A new study says that Ontario's decision to extend kindergarten from half- to full-school days will provide a boost to the provincial economy as well as the education system.

A study released Monday by the Centre for Spatial Economics says funding full-day schooling for four- and five-year-olds, when coupled with extended child-care options, provides a greater economic benefit than any other government spending.

The study, commissioned by the Atkinson Centre for Society and Child Development at the University of Toronto, says every $1 million spent on early learning and childcare creates 29.3 jobs – a third more than created by $1 million spent on roads and infrastructure.

Every $1 million spent on building or renovating classrooms creates 20.1 jobs, according to the study.

It also found that every $1 invested in early learning would generate $2.42 in benefits for the province through increased earnings, improved health and reduced social costs.

The study estimated that every dollar invested in early learning and child care increases the provincial GDP by $2.02.

In estimating the short- and long-term returns of the program, the authors looked at economic gains from associated education and construction jobs, increased freedom for parents to hold jobs and pursue further training, and reduced school drop-out rates.
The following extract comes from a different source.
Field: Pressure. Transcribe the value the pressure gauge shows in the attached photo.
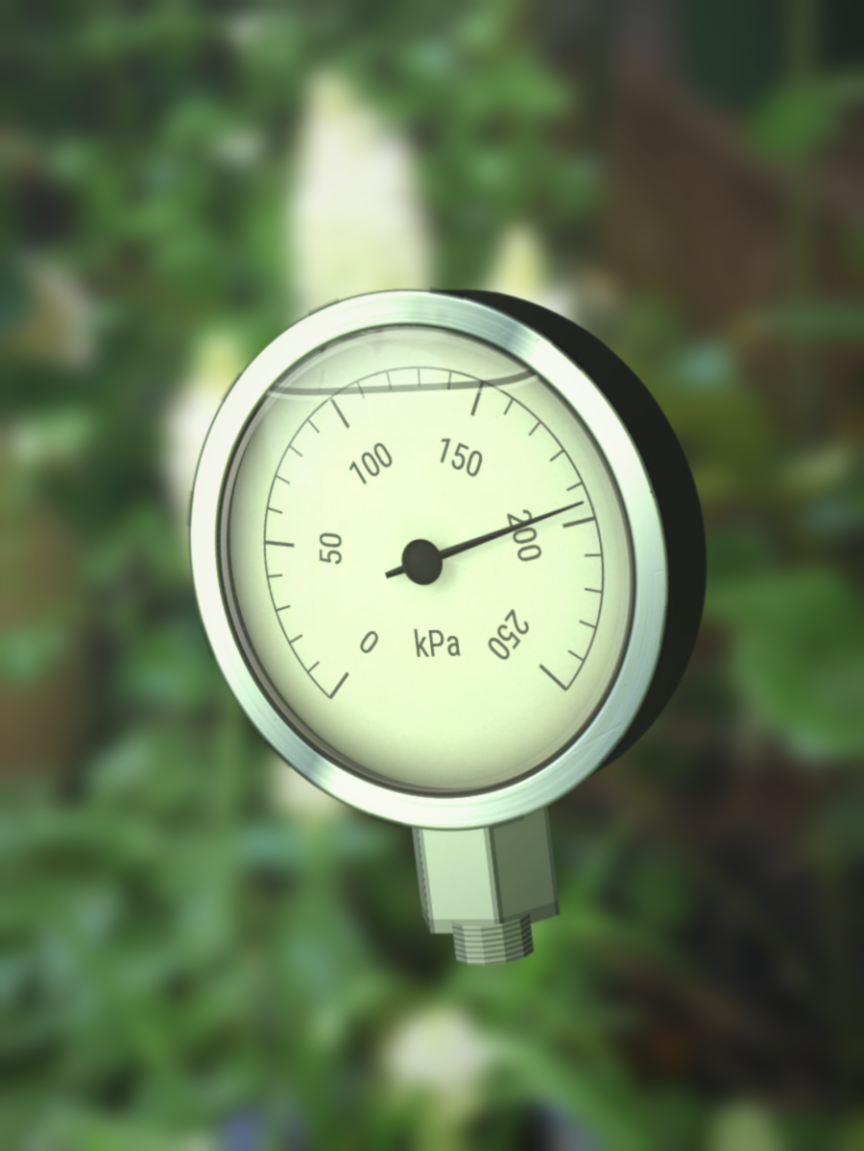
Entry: 195 kPa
But the authors of the report warned these benefits will be much less if before- and after-school programs are not offered as well as full-day kindergarten and junior kindergarten.

Ontario's early-learning adviser, Charles Pascal, recommended such programs but the provincial government opted to leave it up to individual school boards whether or not to offer extended-day programs that will be paid for by parents.

As a result, few schools in Ontario will be offering extended-day programs when the first phase of full-day kindergarten begins next month for 35,000 children in about 600 schools.

Robert Fairholm, a partner at the Centre for Spatial Economics and one of the authors of the report, said the extended-day and year-round childcare are needed because children benefit from fewer transitions during the school day, and because the program would make parents' working schedules easier.

Ontario Premier Dalton McGuinty has said he is committed to the full program recommended by Pascal, but focused on the school-day portion of the initiative first because of the province's faltering economy.

Pascal called for an integrated system of early learning for children from conception to age 12 and recommended spending up to $1 billion a year on extending kindergarten to a full day for the province's 250,000 4- and 5-year-olds and another $1.7 billion to upgrade classrooms.

McGuinty however committed only $500 million over the next two years, with the expectation that all schools would offer full-day kindergarten by 2015.

School boards say they aren't offering the before- and after-school option because fees of up to $30 a day have made parents reluctant to sign up.

The report looked at earlier studies of the impact of child care on parents' ability to work and on the social, educational and health benefits for children in high quality child care programs.

It is not clear if the lack of extended-day, full-year programs this year is just growing pains or a sign the McGuinty government has switched course in the face of tough economic times, the report says.

If the latter is true, then the government is turning its back on "probably one of the most effective economic stimulus programs it could implement," Fairholm said.